#### STUDY TEXT:
★ ★ ★ ★ ★ ★ ★

Companies such as Valve, Netflix and SAS (the software company, not the airline) are great examples of this kind of thinking in practice, and the results speak for themselves. For example, the 13 000 employee SAS has had 37 consecutive years of record earnings. When the company stopped receiving orders as the 2008 financial crisis hit, its CEO announced that none of its employees was in risk of being laid off. People stopped worrying, got back to doing their jobs, and the company had record earnings again in 2009. How many companies you know that have done the same when things get tough? (5)
This, however, is only the starting point. The current management practice has its roots in getting uneducated people to work efficiently on a production-line driven organization. It was built on top of assumptions due to which it is inherently incapable of accounting for individual differences that we as people have. Same can be said about the way organizations are structured. What I call for is an organization model and management practice that is built with a focus on the individual at its heart. This does not make measures and traditional management approaches obsolete, but it will lead to the next growth spurt. Something the current management practice is unlikely to achieve. An individual-centric view provides fertile ground for creation of significant and sustainable competitive advantage.
There is of course also the human aspect of it. Simply put, helping people to know themselves better and take advantage of their individuality is the right thing to do… If we want to improve the human condition on this planet; not just material wealth but also subjective well-being. (6)

★ ★ ★ ★ ★ ★ ★

#### DATASET RECORDS:

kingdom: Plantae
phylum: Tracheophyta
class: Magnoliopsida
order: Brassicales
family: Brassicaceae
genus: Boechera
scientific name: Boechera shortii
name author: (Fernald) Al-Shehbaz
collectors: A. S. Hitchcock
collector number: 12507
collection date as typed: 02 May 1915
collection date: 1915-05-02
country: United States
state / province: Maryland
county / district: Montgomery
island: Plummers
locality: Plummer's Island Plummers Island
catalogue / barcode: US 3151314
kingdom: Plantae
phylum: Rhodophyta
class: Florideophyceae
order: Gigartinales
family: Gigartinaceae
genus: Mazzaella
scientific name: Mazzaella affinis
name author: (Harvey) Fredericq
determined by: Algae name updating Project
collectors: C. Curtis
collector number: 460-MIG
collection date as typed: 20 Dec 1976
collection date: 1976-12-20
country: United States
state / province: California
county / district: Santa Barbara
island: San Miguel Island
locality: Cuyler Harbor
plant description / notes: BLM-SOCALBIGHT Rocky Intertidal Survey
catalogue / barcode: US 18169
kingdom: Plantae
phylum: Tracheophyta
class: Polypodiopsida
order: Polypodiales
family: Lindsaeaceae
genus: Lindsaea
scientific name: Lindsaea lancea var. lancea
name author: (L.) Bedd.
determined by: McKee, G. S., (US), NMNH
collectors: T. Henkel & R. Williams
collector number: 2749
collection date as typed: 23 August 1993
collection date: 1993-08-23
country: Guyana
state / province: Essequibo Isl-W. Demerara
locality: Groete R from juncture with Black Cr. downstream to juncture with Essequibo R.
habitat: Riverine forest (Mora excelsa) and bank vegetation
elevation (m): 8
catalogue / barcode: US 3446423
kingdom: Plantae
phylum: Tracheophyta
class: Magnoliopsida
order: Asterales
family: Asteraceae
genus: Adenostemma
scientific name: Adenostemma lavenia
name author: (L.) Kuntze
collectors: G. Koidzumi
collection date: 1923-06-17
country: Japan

★ ★ ★ ★ ★ ★ ★

#### EXERCISE SET:
A - Rewrite the stretch of the management essay from "This, however, is" through "sustainable competitive advantage.", swapping "management practice" for "leadership practice".
B - Answer these questions from the management essay.
(i) How many employees does SAS have?
(ii) What does the current management practice have its roots in?
(iii) Besides material wealth, what else should be improved if we want to improve the human condition on this planet?
Rely only on the management essay, not on the material.

#### YOUR WRITTEN ANSWERS:
A -
This, however, is only the starting point. The current leadership practice has its roots in getting uneducated people to work efficiently on a production-line driven organization. It was built on top of assumptions due to which it is inherently incapable of accounting for individual differences that we as people have. Same can be said about the way organizations are structured. What I call for is an organization model and leadership practice that is built with a focus on the individual at its heart. This does not make measures and traditional management approaches obsolete, but it will lead to the next growth spurt. Something the current leadership practice is unlikely to achieve. An individual-centric view provides fertile ground for creation of significant and sustainable competitive advantage.

B -
(i) 13 000.
(ii) Getting uneducated people to work efficiently on a production-line driven organization.
(iii) Subjective well-being.